#### [Text segment]
The “Big Picture” is also the context in which we can most productively explore the big perennial questions of life - purpose and meaning, virtues and values.
In order to focus on life’s bigger picture and be guided by the principles of hard work, commitment, volunteerism and service; with a great passion for dialogue of cultures, civilisations, religions, ideas and visions, at an international conference in Oxford in 2002 the Globalisation for the Common Good Initiative (GCGI) and the GCGI Annual International Conference Series were founded.
We recognise that our socio-economic problems are closely linked to our spiritual problems and vice versa. Moreover, socio-economic justice, peace and harmony will come about only when the essential connection between the spiritual and practical aspects of life is valued. Necessary for this journey is to discover, promote and live for the common good. The principle of the common good reminds us that we are all really responsible for each other – we are our brothers' and sisters' keepers – and must work for social conditions which ensure that every person and every group in society is able to meet their needs and realize their potential. It follows that every group in society must take into account the rights and aspirations of other groups, and the well-being of the whole human family.

#### [Exercises]
1/ Reproduce the GCGI passage starting at the words "In order to" and stopping after "Series were founded.", swapping "Oxford" for "London".
2/ In the GCGI passage, where and in what year were the GCGI and its annual conference series founded?

#### [Entries shown]
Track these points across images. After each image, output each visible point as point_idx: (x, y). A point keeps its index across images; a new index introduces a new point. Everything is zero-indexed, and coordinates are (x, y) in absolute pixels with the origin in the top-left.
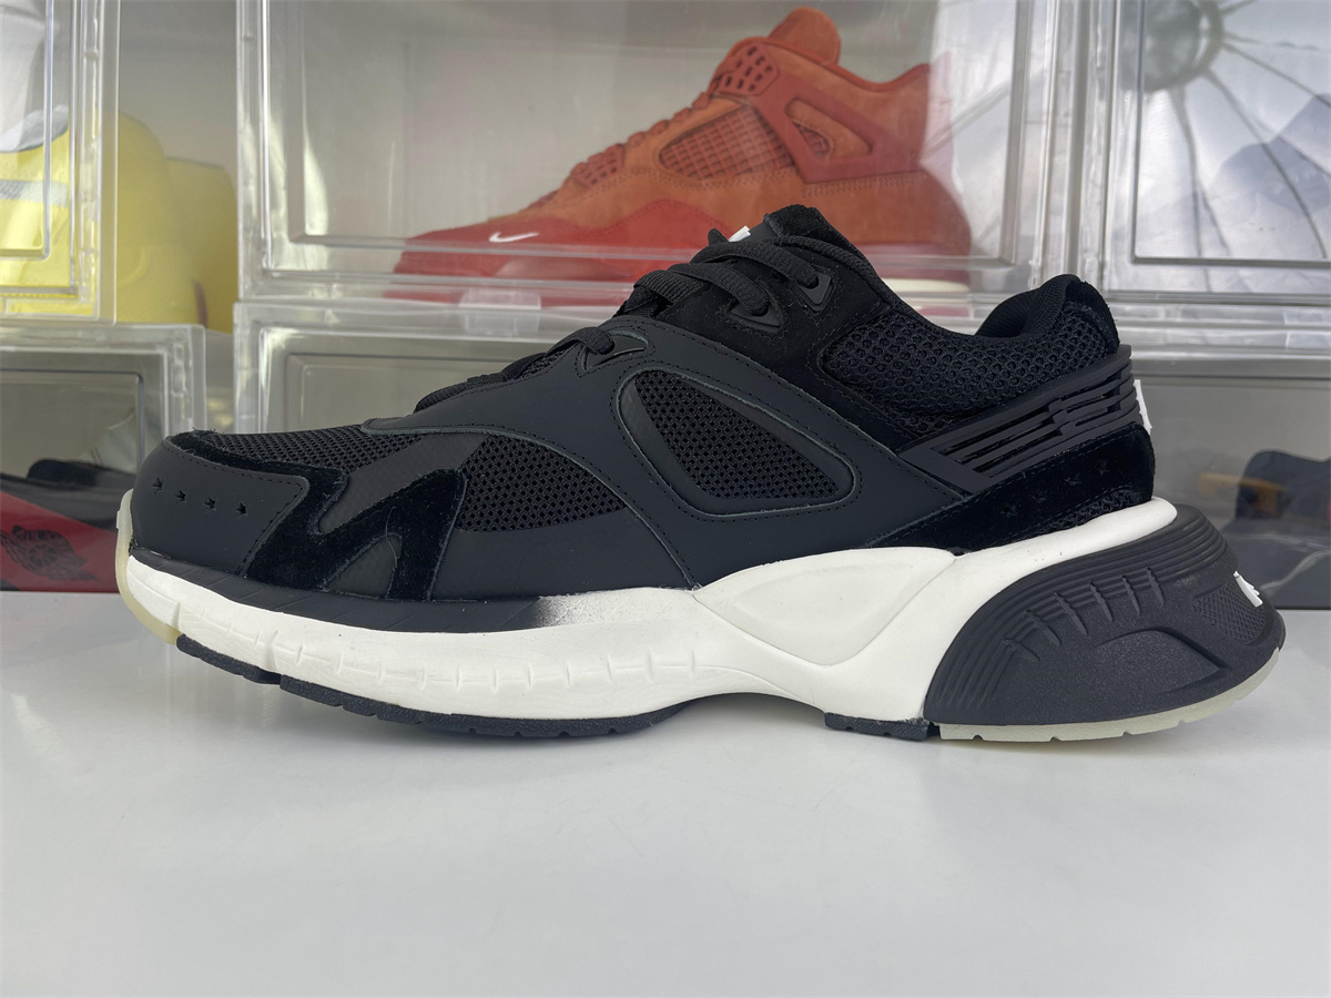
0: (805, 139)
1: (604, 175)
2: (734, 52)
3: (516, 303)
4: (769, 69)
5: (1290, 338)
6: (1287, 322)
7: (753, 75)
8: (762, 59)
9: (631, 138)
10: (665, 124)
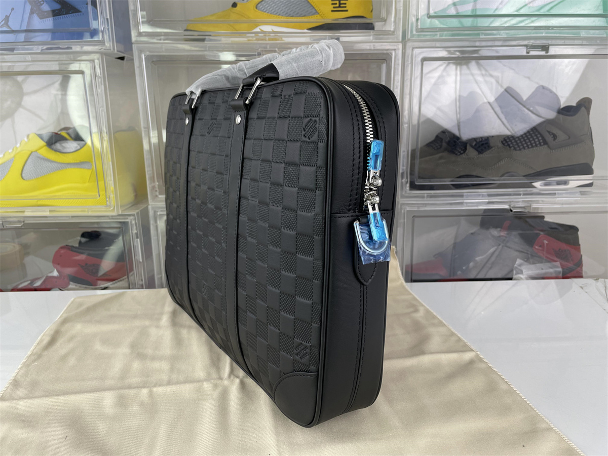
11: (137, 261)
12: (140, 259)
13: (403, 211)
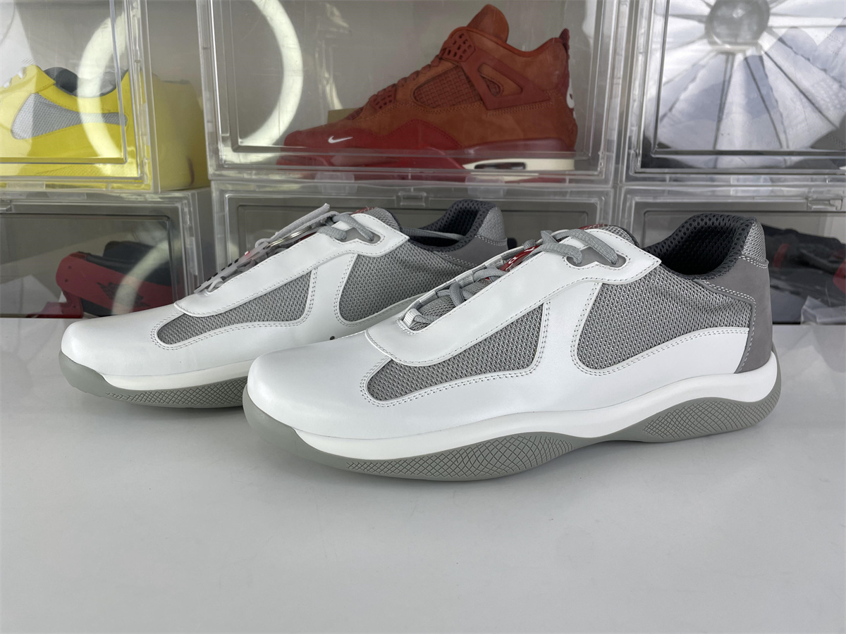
0: (488, 86)
1: (385, 104)
2: (452, 35)
3: (342, 179)
4: (470, 46)
5: (732, 191)
6: (732, 183)
7: (462, 50)
8: (466, 40)
9: (399, 81)
10: (417, 73)
11: (191, 274)
12: (194, 271)
13: (628, 204)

#### [Replies]
1/
In order to focus on life’s bigger picture and be guided by the principles of hard work, commitment, volunteerism and service; with a great passion for dialogue of cultures, civilisations, religions, ideas and visions, at an international conference in London in 2002 the Globalisation for the Common Good Initiative (GCGI) and the GCGI Annual International Conference Series were founded.

2/ At an international conference in Oxford in 2002.